- Written exercise -
Carry on the caravan towing guide, starting right after its last sentence.

Are You Aware Of Towing Limits? Do You Hold The Correct License To Tow? Are You Breaking The Law? This Guide Is Here To Clear Things Up

How To Tow a Caravan Safely & Legally

There’s no denying that few nations do caravanning as well as the Brits.

Jeremy Clarkson and Ray Mears may be amongst some high profile detractors, but on the whole caravans have become incredibly popular in the UK over the years, with more than a million of them now spread across the country.

Every year as summer gets into full swing and the school holidays approach you can be sure that motorways will be full of holiday makers towing their caravans, and campsites from Land’s End to John O’Groats will fill to the brim. (That’s Northern and Southern UK to our none British friends).

For all the fun that awaits upon arrival though, preparing to go on a caravan holiday can be incredibly stressful.

Is everything packed? Are the kids in the car? Is the caravan safely attached? Have any of the kids escaped from the car?

However, there’s another significant question that most people fail to ask themselves.

Something that they REALLY should be.

Am I Towing Legally?

The truth is, towing a caravan isn’t as straight forward as hooking it up to the tow bar and driving away.

There are a range of legal and safety measures that need to be adhered too to ensure that you and your family get to your destination in one piece – and without being pulled over by the police.

This list of requirements can be quite daunting and confusing to anyone who is towing for the first time, or those who were previously unaware of them.

So, we want to help.

We’ve used all of our knowledge, along with input from experienced caravan towers, to put together this ultimate list of caravan towing tips, so that you can always stay safe and legal on the roads.

- Information shown -
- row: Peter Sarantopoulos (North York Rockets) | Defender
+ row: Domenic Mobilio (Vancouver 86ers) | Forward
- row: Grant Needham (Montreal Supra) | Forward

...

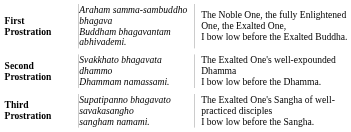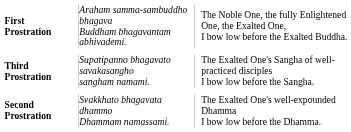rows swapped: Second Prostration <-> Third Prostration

- The reply -
Contents:

  • Licence For Towing A Caravan: What Do You Need?
  • Do You Need Special Insurance For Towing a Caravan?
  • What Tyre Pressure When Towing a Caravan?
  • How To Hitch A Caravan For Towing?
  • Towing Speed Limit
  • Towing a Caravan in Windy Conditions
  • Other Caravan Towing FAQ’s

Licence For Towing A Caravan: What Do You Need?

One of the most commonly asked questions in this area is “Do I need a licence to tow a caravan?” and the answer for this is – yes, but it may be a licence that you already have.

If you hold a UK driving licence (and you really should if you’re planning on towing a caravan) then you may be legally able to tow already. It all depends on when you passed your test.

The official Government ruling on this is as follows:

If you passed your car driving test on or after 1 January 1997 you can:

Drive a car or van up to 3,500kg maximum authorised mass (MAM) towing a trailer of up to 750kg MAM
Tow a trailer over 750kg MAM as long as the combined MAM of the trailer and towing vehicle is no more than 3,500kg
(MAM is the limit on how much the vehicle can weigh when it’s loaded)
You have to pass the car and trailer driving test if you want to tow anything heavier.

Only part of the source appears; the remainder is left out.